Keops prefirió aceptar la explicación de su anfitrión. Cargó el cuerpo sobre sus hombros y se lo llevó lejos, al desierto, para dejar a las hienas y a los buitres el cuidado de devolverle al polvo. Sin embargo, sentía brotar en su interior cierta inquietud. Las conspiraciones y los asesinatos de los que le había hablado su madre unos días antes volvieron a su mente. Se preguntó si aquellos hombres no habrían sido enviados para asesinarlo, a él, al príncipe heredero. Dio muchas vueltas en su cabeza a la cuestión todo el camino que recorrió con el cadáver al hombro, lamentando no haberse lanzado a perseguir a los dos fugitivos, pues los hubiera alcanzado, al menos a uno de ellos, y habría podido hacerle confesar la razón de aquella violenta agresión. Tras depositar el cadáver en el pedregoso suelo del desierto, le lanzó una última ojeada y luego se dijo que sus temores eran absurdos. ¿Cómo podían saber esos hombres quién era y dónde estaba? Sin duda podían haberlo seguido cuando salió de palacio, pero en ese caso, ¿por qué no le habían atacado antes o, incluso, por qué no aprovecharon su sueño? Cierto es que actuar durante la noche era más difícil y que sin la alarma de Abutiu le hubieran sorprendido en pleno sueño.

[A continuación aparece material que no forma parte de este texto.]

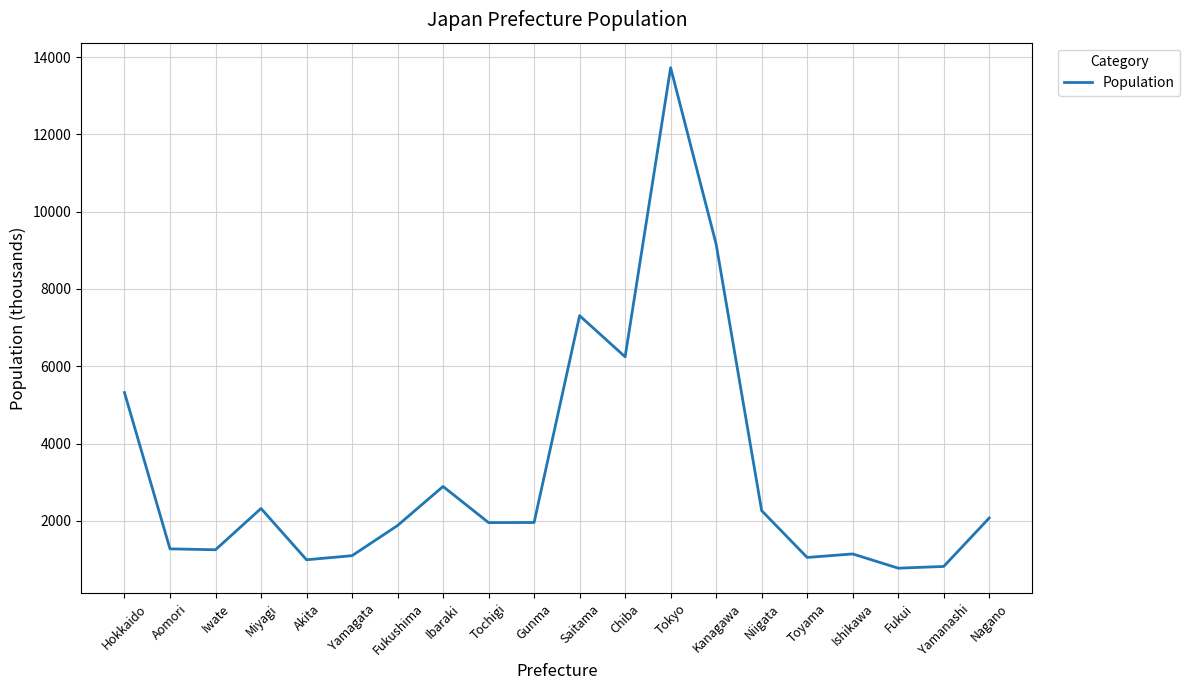

What position from the left is Tokyo?

13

—El hecho de que sean soldados fugitivos me tranquiliza —dijo Filitis cuando Keops regresó a su lado—. Hubiera sentido mucho que fueran beduinos, pues su repentina hostilidad me habría preocupado.

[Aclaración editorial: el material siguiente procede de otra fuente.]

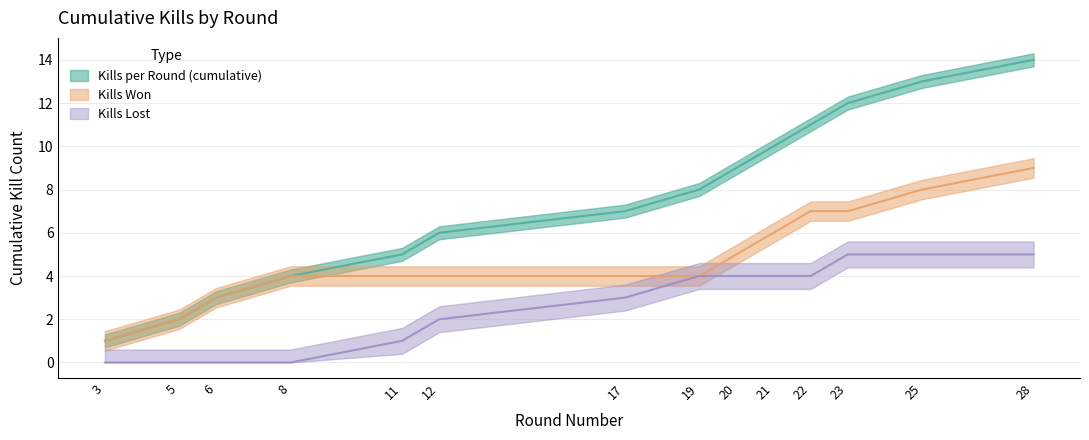

How many data points in Kills per Round (cumulative) are above 8?

6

Keops no le dijo que sin embargo él hubiera preferido que fuesen beduinos, pues el modo como le atacaron aquellos hombres, a pesar de los argumentos utilizados para tranquilizarse, le inquietaba. Lo ocurrido había roto el encanto que le unía a aquel lugar y a su anfitrión y pensó que era hora de regresar a su residencia, pues Meritites podía extrañarse y su madre preocuparse de que se alejara con tanta brusquedad de su casa, cuando ella acababa de acceder a su ruego de tener a Henutsen a su lado.